§ **TASK TO CARRY OUT**: Quote all entries exactly, leaving pictures aside.

§ **EXERCISE DATA**:
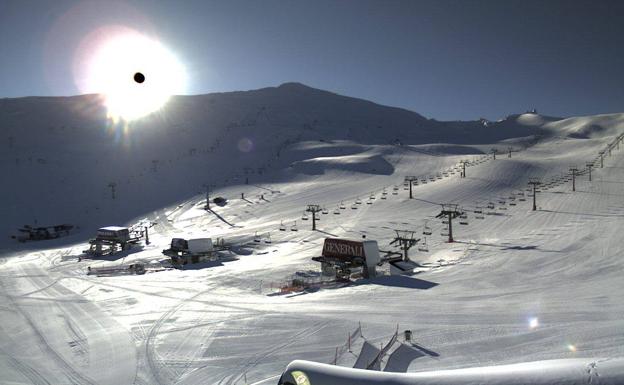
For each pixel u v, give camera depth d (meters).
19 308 36.94
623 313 25.09
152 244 76.50
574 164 107.00
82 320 32.34
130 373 22.50
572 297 29.66
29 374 23.14
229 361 23.28
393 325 26.91
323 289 39.88
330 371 11.05
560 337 22.33
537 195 81.25
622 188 80.75
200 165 148.88
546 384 8.27
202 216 94.62
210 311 32.69
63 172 145.25
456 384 9.15
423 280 39.06
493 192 87.81
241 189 115.19
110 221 104.06
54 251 76.38
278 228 75.31
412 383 9.70
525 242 50.56
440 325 26.27
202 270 52.62
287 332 27.05
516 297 31.06
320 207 88.81
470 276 38.91
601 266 38.19
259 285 42.97
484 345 22.55
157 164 151.75
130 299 38.25
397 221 71.19
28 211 114.88
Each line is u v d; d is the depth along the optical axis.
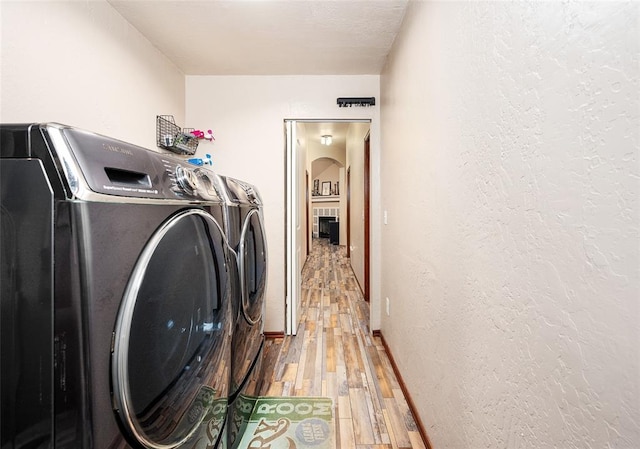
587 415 0.54
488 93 0.86
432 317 1.35
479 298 0.93
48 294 0.54
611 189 0.49
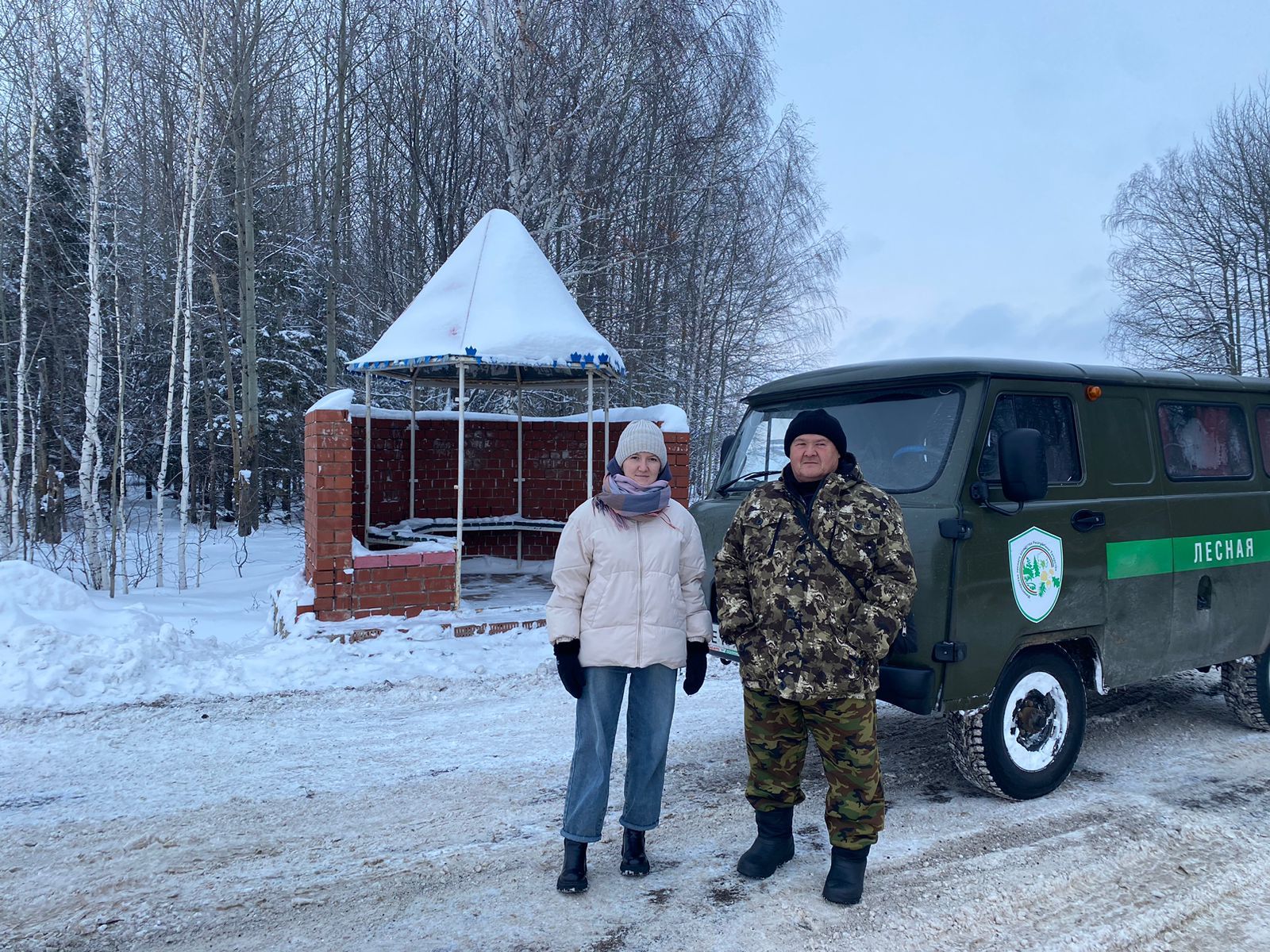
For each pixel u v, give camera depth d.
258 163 19.86
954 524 3.72
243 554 14.27
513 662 6.62
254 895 3.16
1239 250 27.62
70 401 19.72
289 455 24.27
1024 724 4.17
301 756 4.67
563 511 10.79
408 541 9.04
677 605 3.25
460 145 17.03
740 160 18.81
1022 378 4.20
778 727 3.26
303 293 25.28
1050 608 4.10
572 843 3.18
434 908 3.07
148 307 20.22
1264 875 3.39
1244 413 5.52
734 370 21.61
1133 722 5.60
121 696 5.55
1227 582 5.03
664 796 4.20
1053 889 3.25
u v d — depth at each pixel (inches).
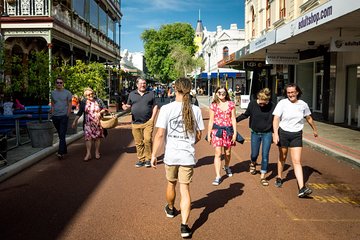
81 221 201.5
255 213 214.7
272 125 279.1
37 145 406.9
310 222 201.3
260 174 309.0
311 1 749.9
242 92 1771.7
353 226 196.2
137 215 209.9
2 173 285.6
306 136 505.0
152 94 335.9
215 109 286.2
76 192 255.4
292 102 252.8
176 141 186.4
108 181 284.0
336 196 249.8
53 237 181.2
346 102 687.1
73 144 467.2
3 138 318.3
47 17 681.6
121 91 1262.3
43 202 234.2
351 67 670.5
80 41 877.8
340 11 409.1
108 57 1246.9
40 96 420.2
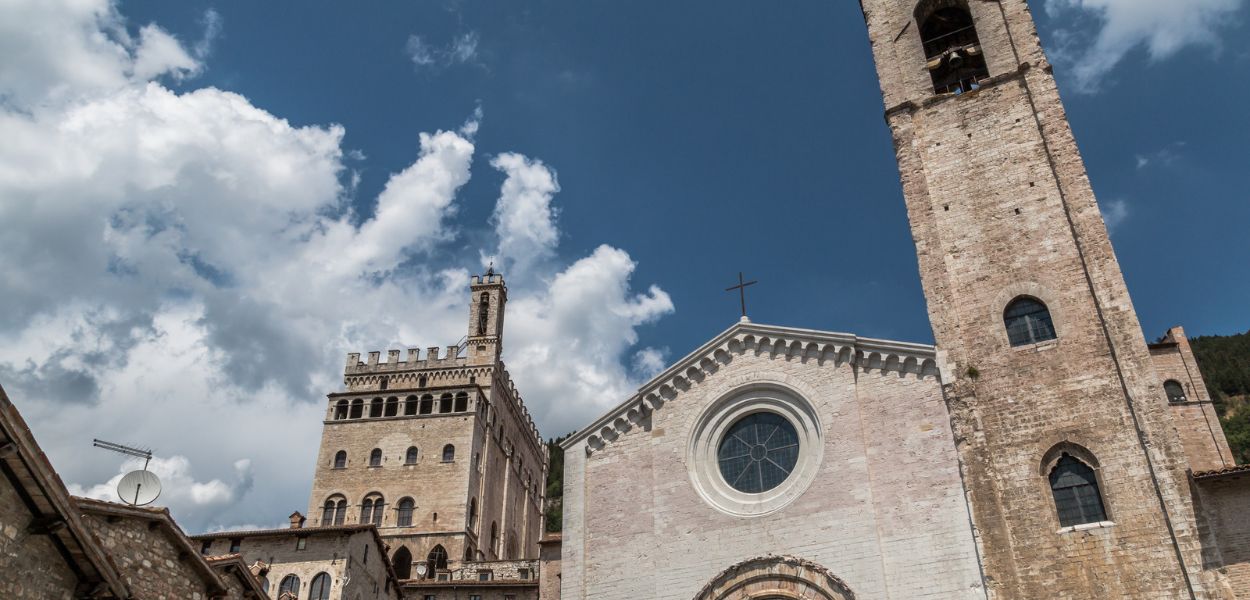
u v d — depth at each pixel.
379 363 94.62
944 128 41.66
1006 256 37.09
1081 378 33.19
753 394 38.53
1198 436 44.25
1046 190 37.75
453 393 89.69
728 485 37.16
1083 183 37.00
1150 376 31.92
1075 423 32.44
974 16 44.03
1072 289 35.12
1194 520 29.06
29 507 19.11
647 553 36.66
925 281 37.91
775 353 38.75
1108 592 29.34
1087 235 35.78
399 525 82.50
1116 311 33.69
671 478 37.94
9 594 18.52
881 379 36.09
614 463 39.56
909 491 33.44
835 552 33.41
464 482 83.81
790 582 33.69
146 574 24.86
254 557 50.62
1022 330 35.34
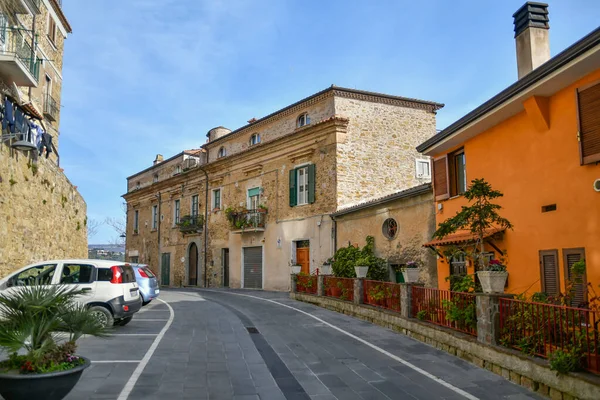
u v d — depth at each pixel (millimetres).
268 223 26203
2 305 5402
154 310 15898
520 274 10461
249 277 27641
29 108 15172
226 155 30422
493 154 11695
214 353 8922
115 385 6566
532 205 10148
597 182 8367
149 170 41094
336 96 22641
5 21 14359
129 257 42656
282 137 24828
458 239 12242
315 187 23188
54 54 21656
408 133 24047
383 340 10539
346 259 18328
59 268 11164
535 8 11672
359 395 6379
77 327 5738
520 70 11812
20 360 5293
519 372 6992
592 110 8406
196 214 33406
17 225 14398
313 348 9586
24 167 14992
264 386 6754
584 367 5961
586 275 8562
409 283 11383
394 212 17359
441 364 8227
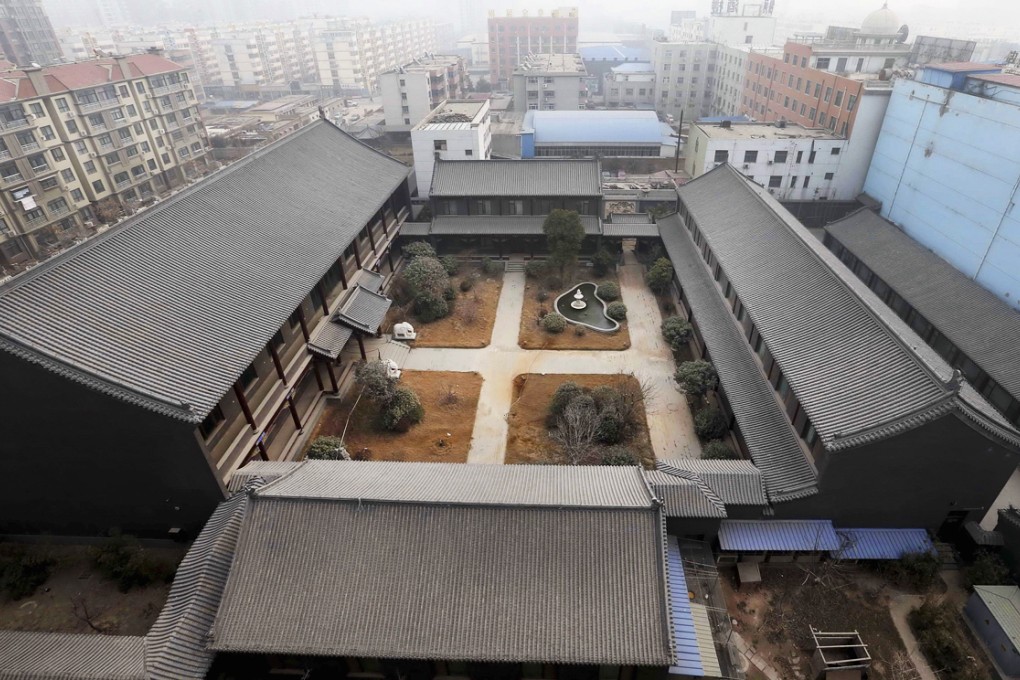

§ **THE COMPLETED TASK**:
For each pixel u v, give camera depth d (meters).
19 308 36.94
623 313 25.09
152 244 76.50
574 164 107.00
82 320 32.34
130 373 22.50
572 297 29.66
29 374 23.14
229 361 23.28
393 325 26.91
323 289 39.88
330 371 11.05
560 337 22.33
537 195 81.25
622 188 80.75
200 165 148.88
546 384 8.27
202 216 94.62
210 311 32.69
63 172 145.25
456 384 9.15
423 280 39.06
493 192 87.81
241 189 115.19
110 221 104.06
54 251 76.38
278 228 75.31
412 383 9.70
525 242 50.56
440 325 26.27
202 270 52.62
287 332 27.05
516 297 31.06
320 207 88.81
470 276 38.91
601 266 38.19
259 285 42.97
484 345 22.55
157 164 151.75
130 299 38.25
397 221 71.19
28 211 114.88
Each line is u v d; d is the depth along the optical axis.
587 415 0.54
488 93 0.86
432 317 1.35
479 298 0.93
48 294 0.54
611 189 0.49
For each pixel u v, give camera depth d.
258 163 19.86
954 524 3.72
243 554 14.27
513 662 6.62
254 895 3.16
1239 250 27.62
70 401 19.72
289 455 24.27
1024 724 4.17
301 756 4.67
563 511 10.79
408 541 9.04
677 605 3.25
460 145 17.03
740 160 18.81
1022 378 4.20
778 727 3.26
303 293 25.28
1050 608 4.10
572 843 3.18
434 908 3.07
148 307 20.22
1264 875 3.39
1244 413 5.52
734 370 21.61
1133 722 5.60
121 696 5.55
1227 582 5.03
664 796 4.20
1053 889 3.25
u v d — depth at each pixel (inches).
81 221 201.5
255 213 214.7
272 125 279.1
37 145 406.9
310 222 201.3
260 174 309.0
311 1 749.9
242 92 1771.7
353 226 196.2
137 215 209.9
2 173 285.6
306 136 505.0
152 94 335.9
215 109 286.2
76 192 255.4
292 102 252.8
176 141 186.4
108 181 284.0
336 196 249.8
53 237 181.2
346 102 687.1
73 144 467.2
3 138 318.3
47 17 681.6
121 91 1262.3
43 202 234.2
351 67 670.5
80 41 877.8
340 11 409.1
108 57 1246.9
40 96 420.2
u v d — depth at each pixel.
379 363 94.62
944 128 41.66
1006 256 37.09
1081 378 33.19
753 394 38.53
1198 436 44.25
1046 190 37.75
453 393 89.69
728 485 37.16
1083 183 37.00
1150 376 31.92
1075 423 32.44
974 16 44.03
1072 289 35.12
1194 520 29.06
29 507 19.11
647 553 36.66
925 281 37.91
775 353 38.75
1108 592 29.34
1087 235 35.78
399 525 82.50
1116 311 33.69
671 478 37.94
9 594 18.52
881 379 36.09
614 463 39.56
909 491 33.44
835 552 33.41
464 482 83.81
790 582 33.69
146 574 24.86
254 557 50.62
1022 330 35.34
u v d — depth at each pixel (millimetres).
268 223 26203
2 305 5402
154 310 15898
520 274 10461
249 277 27641
29 108 15172
226 155 30422
493 154 11695
214 353 8922
115 385 6566
532 205 10148
597 182 8367
149 170 41094
336 96 22641
5 21 14359
129 257 42656
282 137 24828
458 239 12242
315 187 23188
54 54 21656
408 133 24047
383 340 10539
346 259 18328
59 268 11164
535 8 11672
359 395 6379
77 327 5738
520 70 11812
20 360 5293
519 372 6992
592 110 8406
196 214 33406
17 225 14398
313 348 9586
24 167 14992
264 386 6754
584 367 5961
586 275 8562
409 283 11383
394 212 17359
441 364 8227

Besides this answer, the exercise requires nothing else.